Airport in Barnwell County, South Carolina

Barnwell Regional Airport is a county-owned, public-use airport located 1 nmi northwest of the central business district of Barnwell, a city in Barnwell County, South Carolina, United States. It is owned by Barnwell County. The airport serves the general aviation community, with no scheduled commercial airline service.

== History ==
The airport was built by the United States Army Air Forces and opened in May 1943. Barnwell Army Airfield was a satellite airfield of Columbia Army Air Base, supporting B-25 Mitchell medium bomber training for Third Air Force III Air Support Command. Training was accomplished by 44th Station Complement Squadron which also maintained the facility. After the war, the airfield was turned over to local authorities which converted it into a civil airport.

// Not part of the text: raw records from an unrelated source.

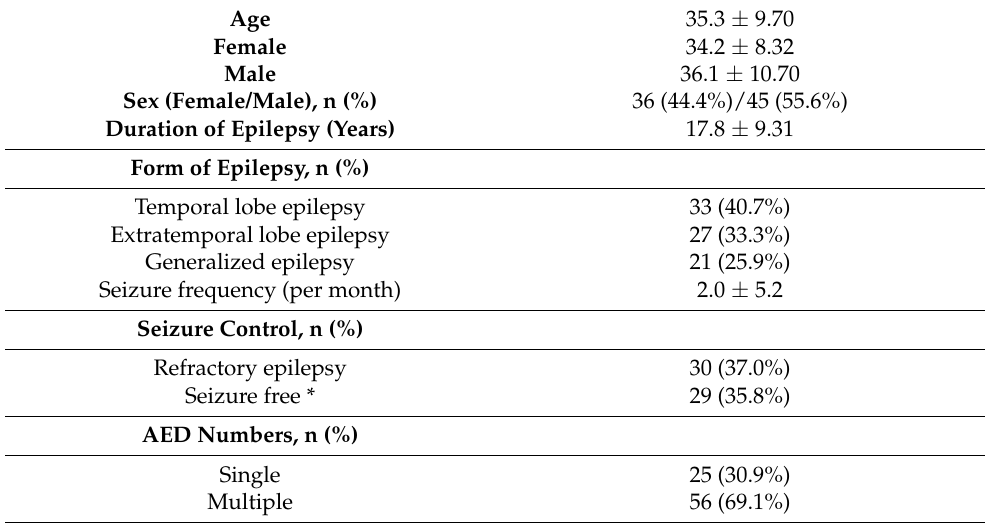
Table 1. Demographic and clinical characteristics of 81 patients with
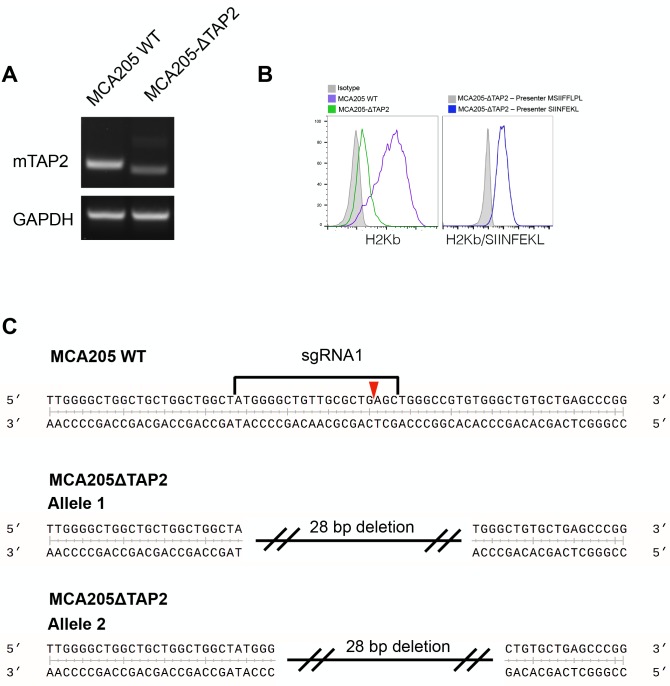
MCA205ΔTap2 cell line was generated by transient transfection of MCA205 cells with a plasmid encoding Cas9 and an sgRNA directed at Tap2.A single cell clone with an INDEL in both alleles of Tap2 was selected and expanded. (A) RT-PCR of genomic DNA shows a smaller band than wild-type cells. (B) Left: Loss of surface H2-Kb in the ΔTap2 line. Right: transduction of MCA205ΔTap2 with PresentER-SIINFEKL or PresentER-MSIIFFLPL and staining with SIINFEKL/H2-Kb TCR mimic antibody shows Tap independent presentation of the SIINFEKL antigen. (C) Next generation sequence of the MCA205ΔTap2 single cell clone shows two different 28 bp deletions in both Tap2 loci.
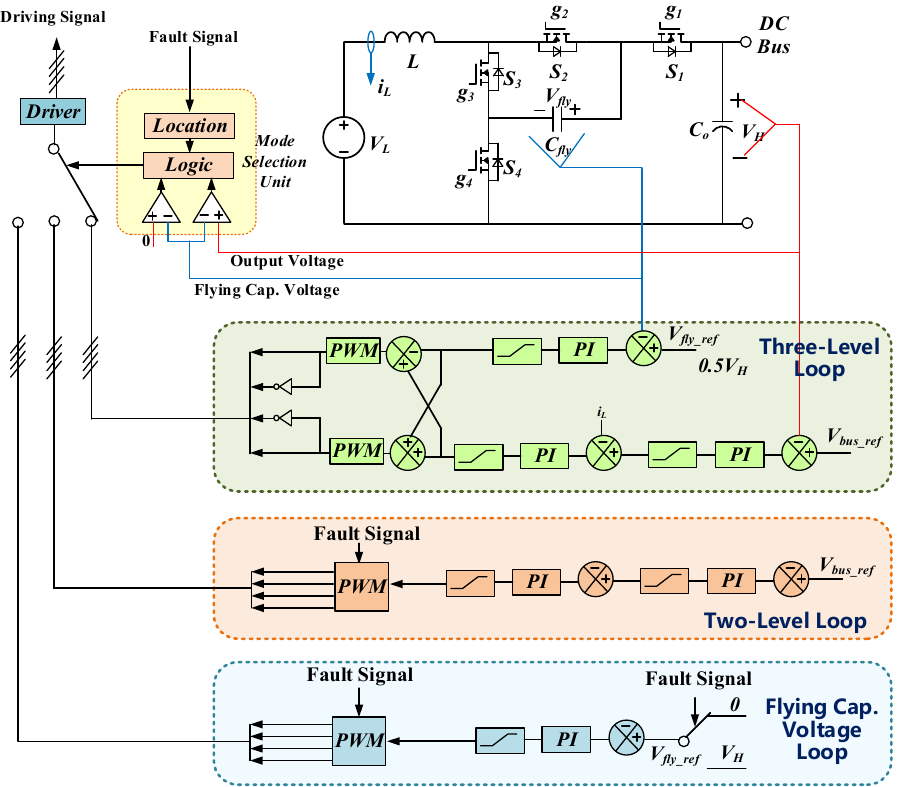
Figure 2. Control scheme of the fault-tolerant strategy for flying capacitor DC/DC converter. The fault-tolerant strategy consists of three loops, including a three-level voltage reg- ulation loop, a flying capacitor voltage loop, and a two-level voltage regulation loop. Output voltage and flying capacitor voltage are two control targets for the three-level voltage regulation loop.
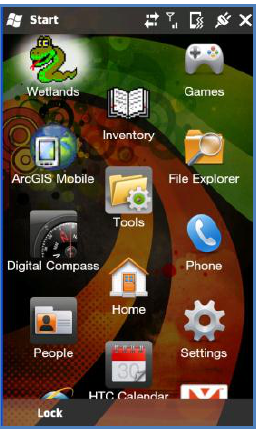
Figure 4. Illustration of the wetlands mobile GIS interface with the HTC HD2 mobile phone.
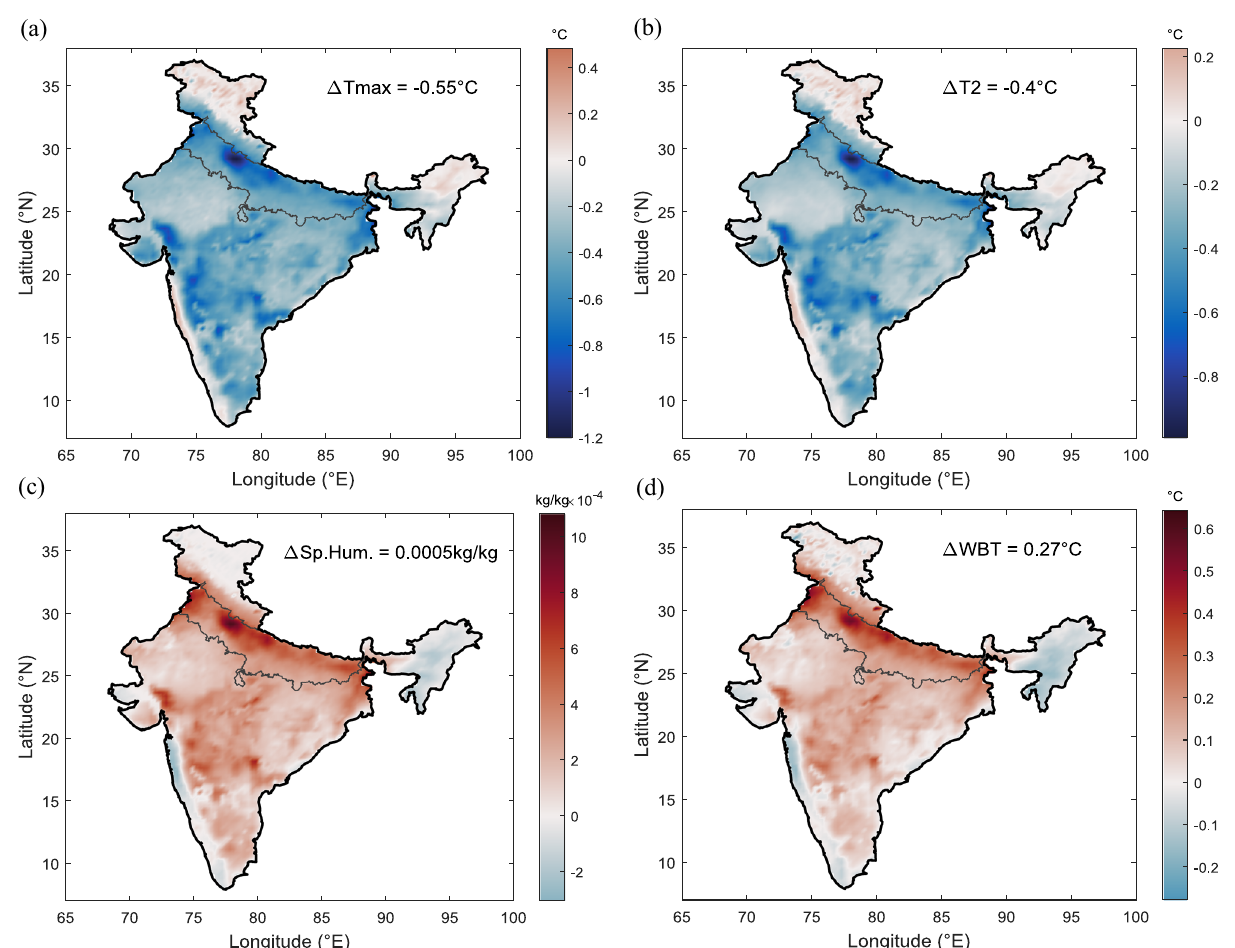
Fig. 3 In fl uence of agricultural census-based irrigation on air temperature, speci fi c humidity, and wet-bulb temperature (Tw). Difference between AGR and CTL experiment during pre-monsoon season (April – May) for the period 2004 – 2016 for a Daily maximum temperature (°C). b Daily mean temperature (°C). c Speci fi c humidity (kg/kg). d Wet-bulb temperature (°C). CTL represents WRF-CLM4 simulation with no irrigation and AGR represents WRF-CLM4 simulation with agricultural census-based irrigation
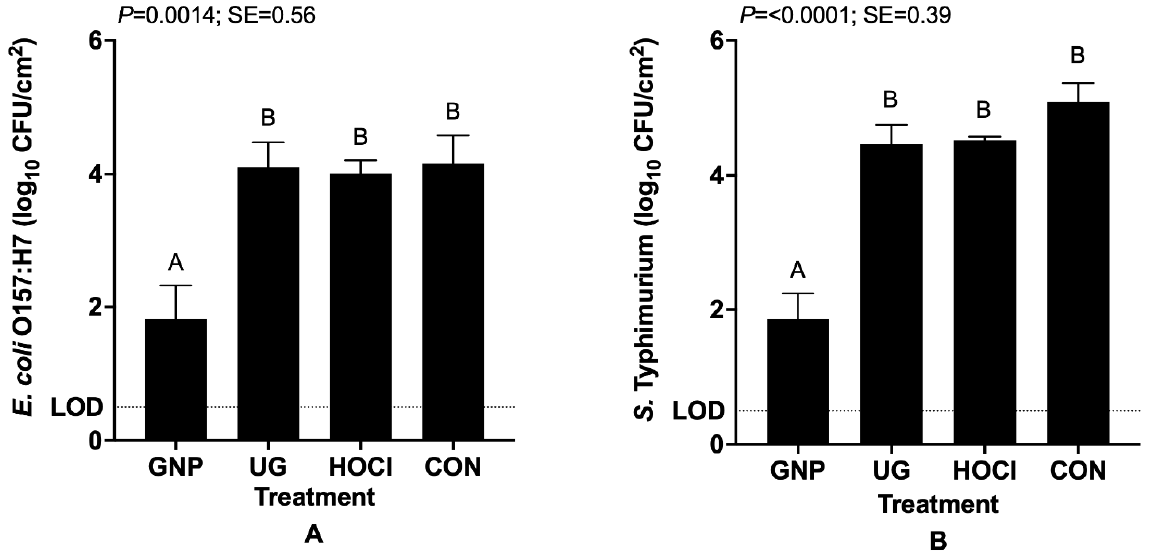
Figure 1. Least squares means of surviving E. coli O157:H7 ( A ) and S. typhimurium ( B ) cells on inoculated and treated tomato samples. Treatments are GNP (0.5 wt.% geraniol in polymeric nanopar- ticles), UG (0.5 wt.% unencapsulated geraniol in sterile distilled water), HOCl (200 mg/L pH 7.0 hypochlorous acid), CON (sterile distilled water). Bars represent means of triplicate identical repli- cates ( n = 3); error bars depict the standard error of means. SE: pooled standard error. Bars not shar- ing a capitalized letter (A, B) differ at p = 0.05 by one-way analysis of variance and Tukey’s Honestly Significant Differences test.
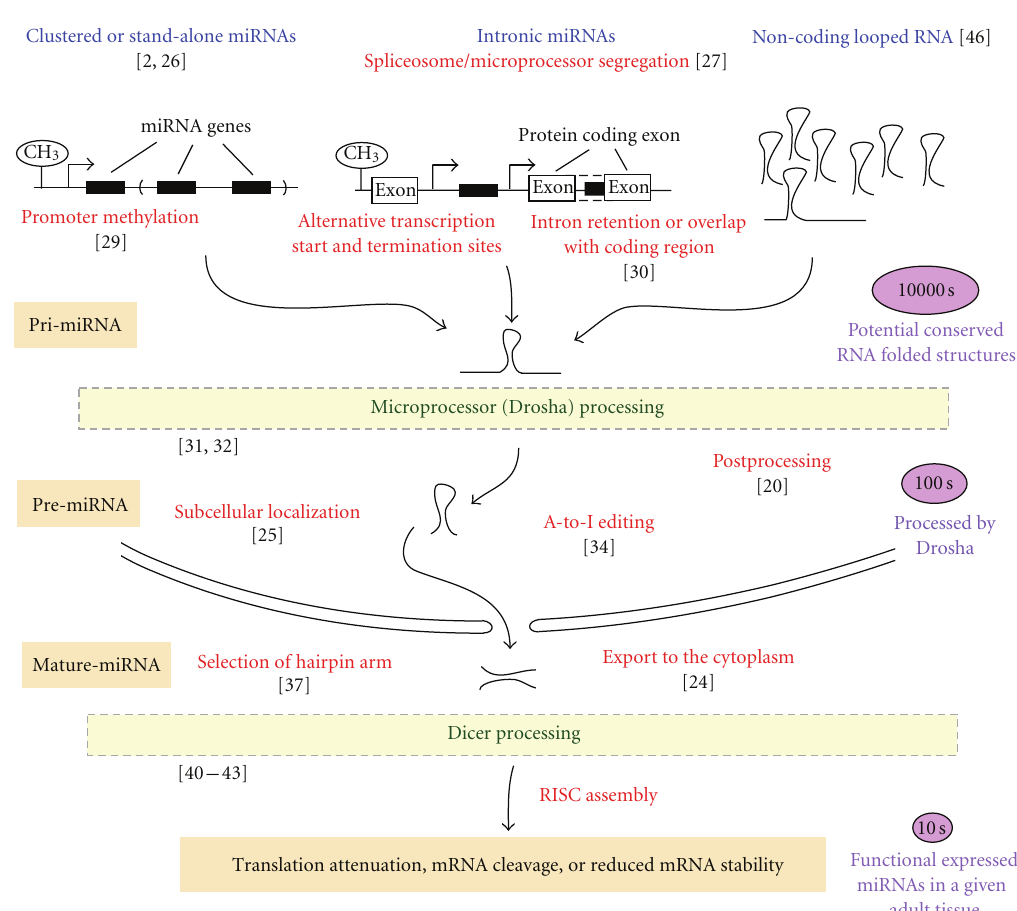
Figure 1: Several layers of regulation control canonical miRNA gene biogenesis: transcription activation, splicing, recognition by Drosha, postprocessing, RNA editing, subcellular localization, nuclear export, and hairpin arm selection. Selected examples are referenced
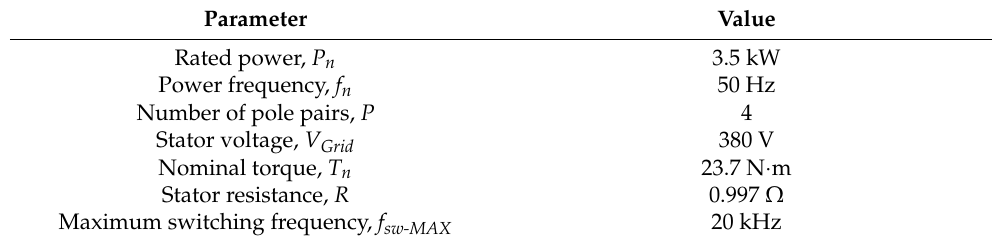
Table 3. 3.5 kW PMSG parameters.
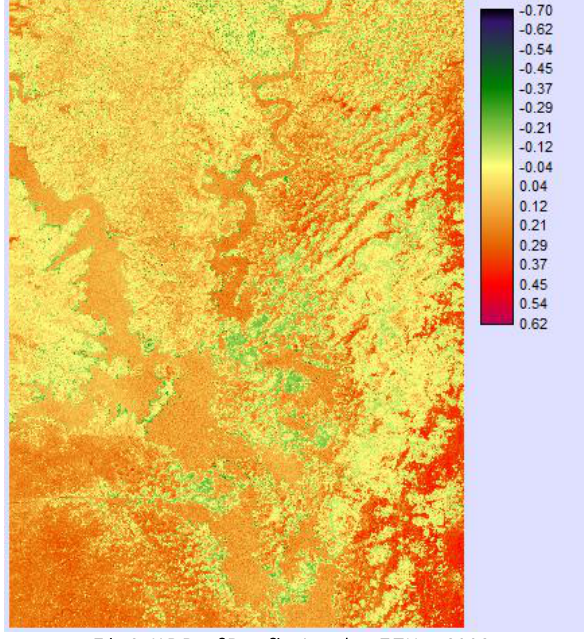
Fig.3: NBR of Pre-fire Landsat ETM+ 2002 Figs.3 and 4 show the NBR images of 2002 and 2003. In pre- fire images, vegetated areas have values greater than zero and areas of bare ground or rock have values less than zero (Miller and Yool, 2002). However, in fig.3 much of the greens which are associated with negative values are cloud cover. The real NBR values ranges from 0.04 to 0.62. In post-fire images, increasing fire severity is associated with decreasing values (Miller and Yool, 2002). As shown in Fig.4, except at the eastern corridor from Dambai to Pui Katanga fire severity is intense within the locality with intensity increasing from -0.02 to -0.78. Negative values of dNBR indicate a positive vegetation response (growth) and positive values indicate a negative vegetation response (mortality) (Eidenshink et al,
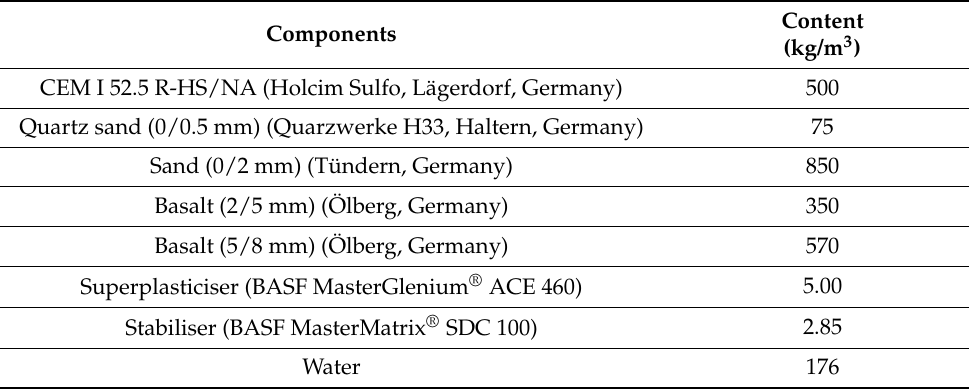
Table 1. Composition of the concrete RH1.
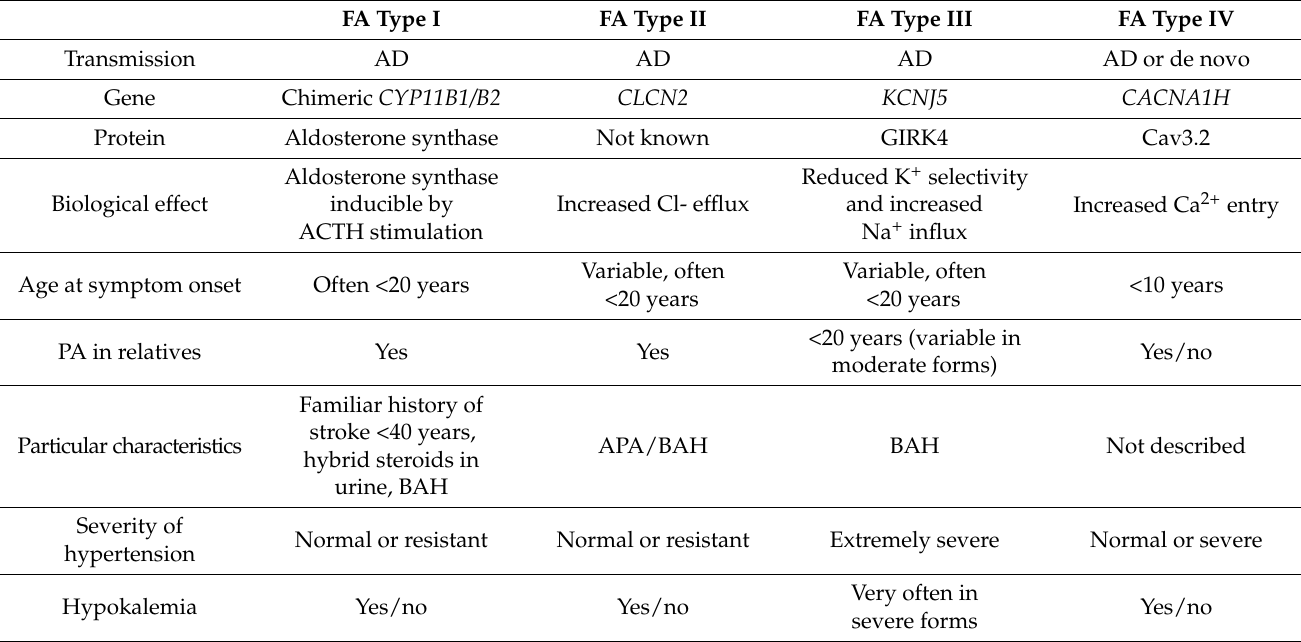
Table 2. Characteristics of familiar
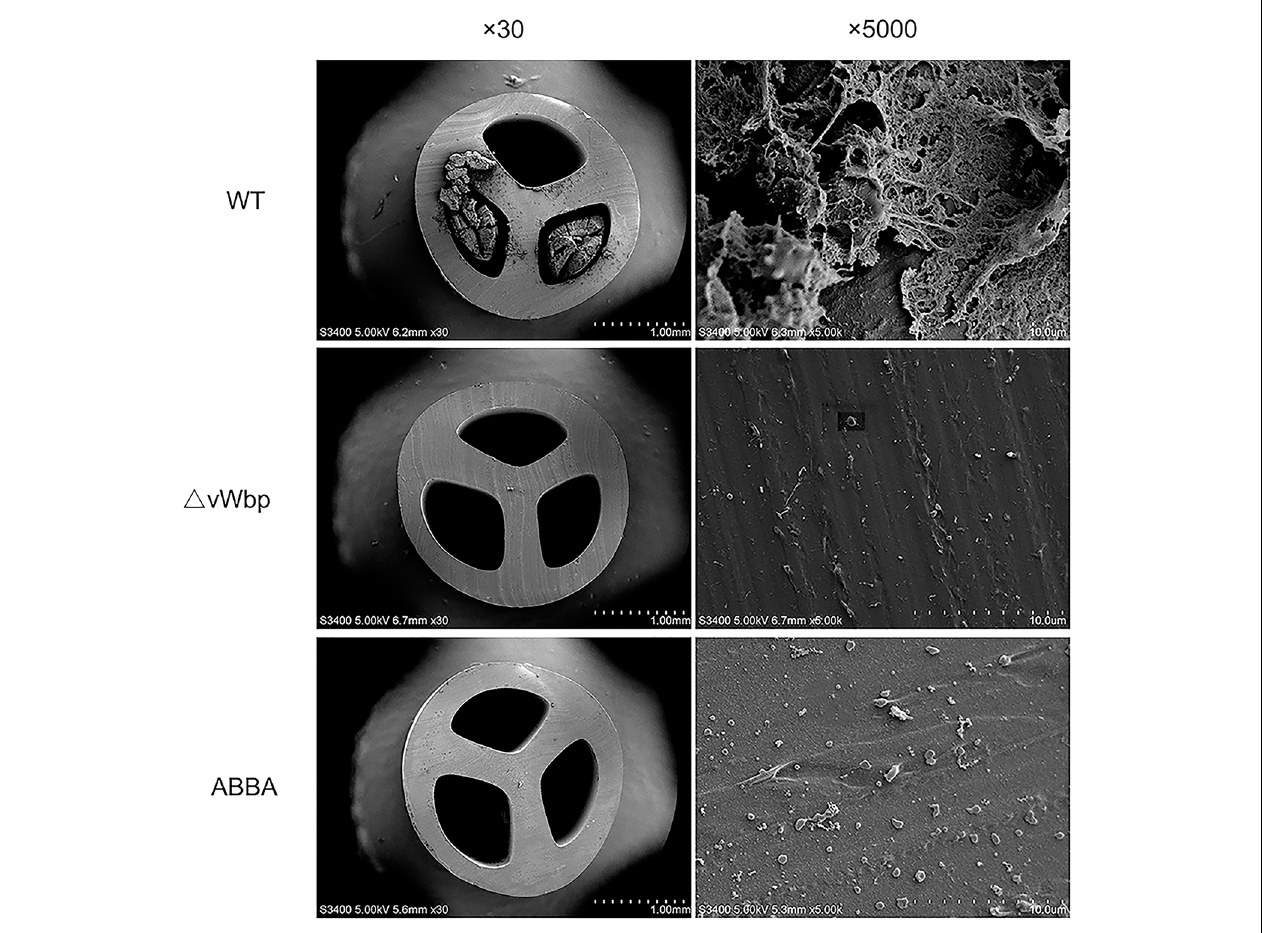
FIGURE 6 | Scanning electron microscopy of catheters inoculated with S. aureus strains harboring or lacking the vWbp gene. Abundant adherent material was seen on the surfaces of catheters incubated in heparin-spiked plasma for 24 h (top row). Both deletion of vWbp (middle row) and inhibition by ABBA at a concentration of 128 µ g/ml (bottom row) reduced the adherent material, leaving cocci on surface of catheter without surrounding matrix.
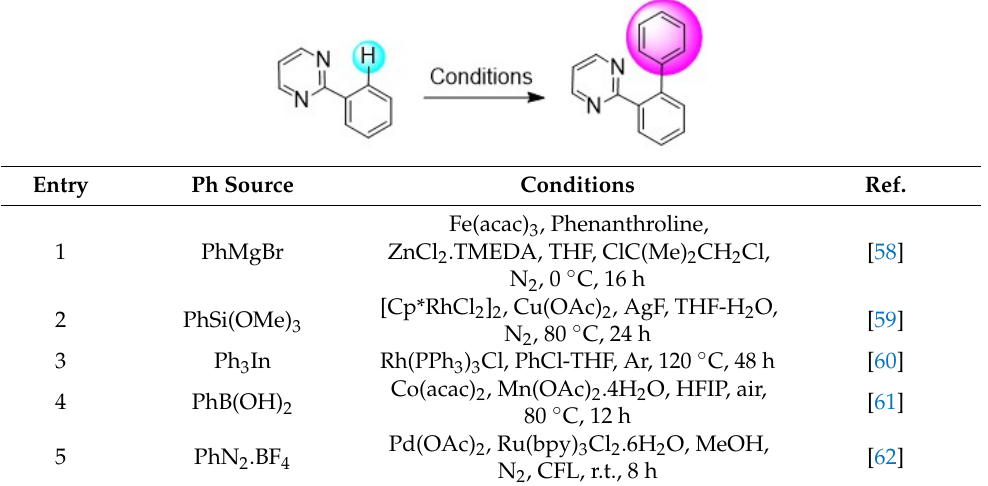
Table 1. Synthetic methods previously reported for the N -directed C–H arylation of simple, unsubstituted 2-phenylpyrimidines.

== Facilities and aircraft ==
Barnwell Regional Airport covers an area of 859 acre at an elevation of 246 ft above mean sea level. It has two asphalt paved runways: 17/35 is 5119 ft by 100 ft and 5/23 is 4526 ft by 70 ft.

For the 12-month period ending 29 October 2018, the airport had 5,750 aircraft operations, an average of 16 per day: 80% general aviation, 7% air taxi, and 13% military. At that time there were 26 aircraft based at this airport, all of them single-engine.